In 2005, Camard auctioned six chairs that Gray made for one of her lovers, the French singer Damia, before the first World War. Gray called Damia her Sirène or mermaid because of the singer’s voice. The chairs show a mermaid embracing a sea horse, and sold for an aggregate of €8.9 million, then a record.

When she met Damia, Gray cut her long auburn hair and began wearing elegantly tailored suits, as befitted a woman associated with the coterie of artistic Paris lesbians then known as the Amazons. Damia kept a pet panther, which the women walked on a leash in Paris. Gray overcame her shyness to accompany Damia to fashionable night clubs and restaurants.

Like the Mermaid chairs, the E-1027 villa was a labour of love by Gray, this time for a man. Jean Badovici, a Romanian architect 15 years her junior, encouraged Gray to shift from furniture design to architecture. In the summer of 1924, she scoured the Côte d’Azur for an appropriate site, using a donkey to carry her luggage. Gray purchased a terrace on the cliffside above the Mediterranean, so inaccessible that building materials had to be carted in by wheelbarrow.

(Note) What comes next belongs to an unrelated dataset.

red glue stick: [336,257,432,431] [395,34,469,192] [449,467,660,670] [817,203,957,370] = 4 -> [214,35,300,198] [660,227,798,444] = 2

Gray spent three years building E-1027. She was extremely discreet about her private life, and it was typical that she chose a coded name for the villa, which she gave to Badovici. E was for Eileen, 10 for the J in Jean, 2 for the B in Badovici and 7 for the G in Gray.

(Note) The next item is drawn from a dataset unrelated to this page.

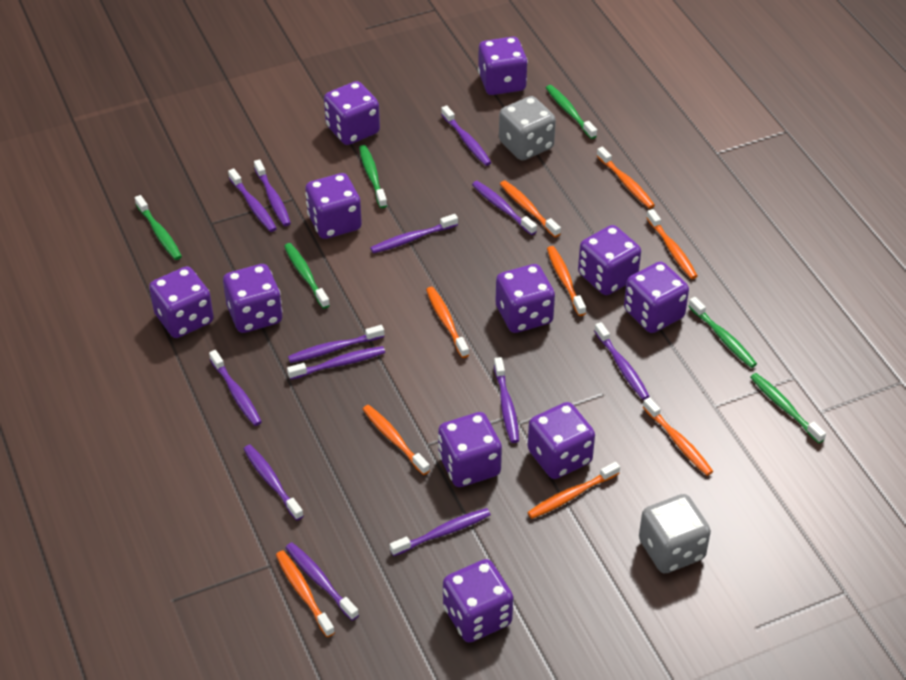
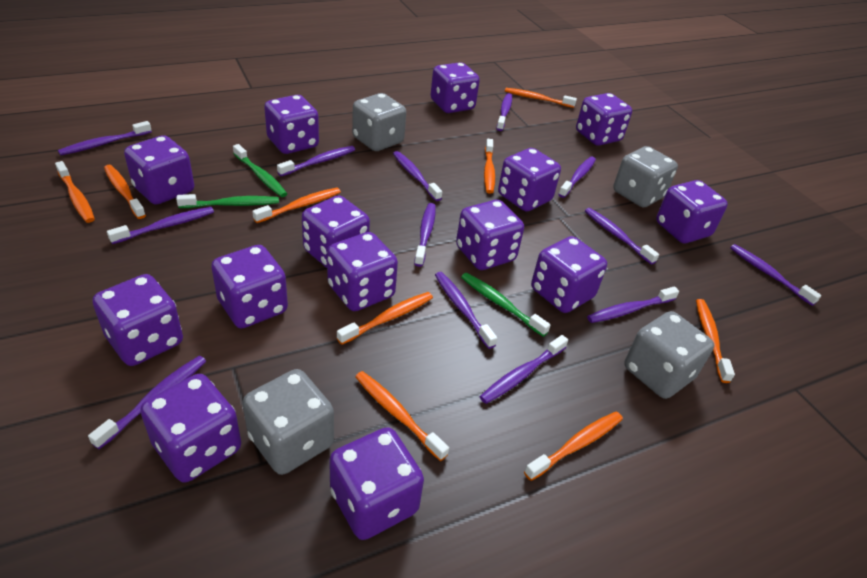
green toothbrush: [135,195,182,260] [284,243,330,309] [359,145,387,208] [546,85,597,139] [688,297,757,368] [750,373,826,443] = 6 -> [176,194,279,208] [233,144,287,197] [461,273,551,337] = 3
grey dice: [499,96,556,161] [639,494,711,573] = 2 -> [243,369,334,475] [352,93,406,151] [613,146,678,208] [624,311,714,399] = 4
purple dice: [149,266,214,338] [223,264,282,333] [305,173,362,239] [324,81,380,145] [438,412,502,487] [443,559,513,642] [478,37,528,95] [496,264,555,333] [528,402,595,479] [578,225,641,295] [624,261,689,333] = 11 -> [93,274,183,366] [124,135,194,205] [140,374,241,483] [211,245,288,328] [264,95,319,154] [302,196,370,268] [327,232,398,311] [329,427,424,540] [430,62,480,113] [456,200,524,270] [498,148,561,212] [531,236,607,313] [576,93,632,146] [656,180,728,243] = 14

The couple spent several summers together at E-1027, but Jean’s drinking and womanising strained the relationship, and they parted amicably. The Franco-Swiss architect Le Corbusier stayed with them in the summer of 1937, praising Gray’s “rare spirit which dictates all the organisation inside and out”. Le Corbusier’s return the following year was less happy. Without asking Gray’s permission, the most famous architect of the 20th century stripped naked to paint eight garish murals with black paint on the villa’s blank walls. As Gray’s biographer Paul Adam wrote, she considered it an act of vandalism: “It was a rape. A fellow architect, a man she admired, had without her consent defaced her design.” In 1965, Le Corbusier died of a massive heart attack after swimming in the sea below the villa.

ITALIAN AND GERMAN soldiers occupied E-1027 during the second World War. One of Le Corbusier’s frescoes appears to have been used for target practice, or as the backdrop to an execution. Ironically, the existence of the frescoes that Gray hated probably prevented the villa being razed. After Badovici’s death in 1956, a friend of Le Corbusier’s bought it. She willed it to her doctor, who allegedly used it for orgies with local boys. In 1996, the doctor was knifed to death by two vagrants whom he lodged in exchange for work in the garden.

Built on stilts above the sea, the white, ship-like structure of E-1027 is an icon of modern architecture. (The National Museum at Collins Barracks has Gray’s original scale model on exhibit.) Though classified as a historic monument since 1975, it remained derelict for decades. Now curators are attempting to retrieve some of its original furnishings, and the garden is being replanted as it was in 1929. A series of events will mark its reopening next year.

The legacy of Eileen Gray, born in Enniscorthy, Co Wexford, in 1878, now appears secure. Despite her aristocratic origins (her mother was a baroness), privileged upbringing in Enniscorthy and Kensington, and her lack of material worries, Gray’s life was not easy. None of her love affairs survived long. Badovici and Le Corbusier were mistakenly credited for her pioneering work at E-1027. The new house she built for herself after separating from Badovici, her apartment in St Tropez and decades of work were destroyed in the war.

“One must never look for happiness,” Gray once said. “It passes you on your way, but always in the opposite direction. Sometimes I recognised it.”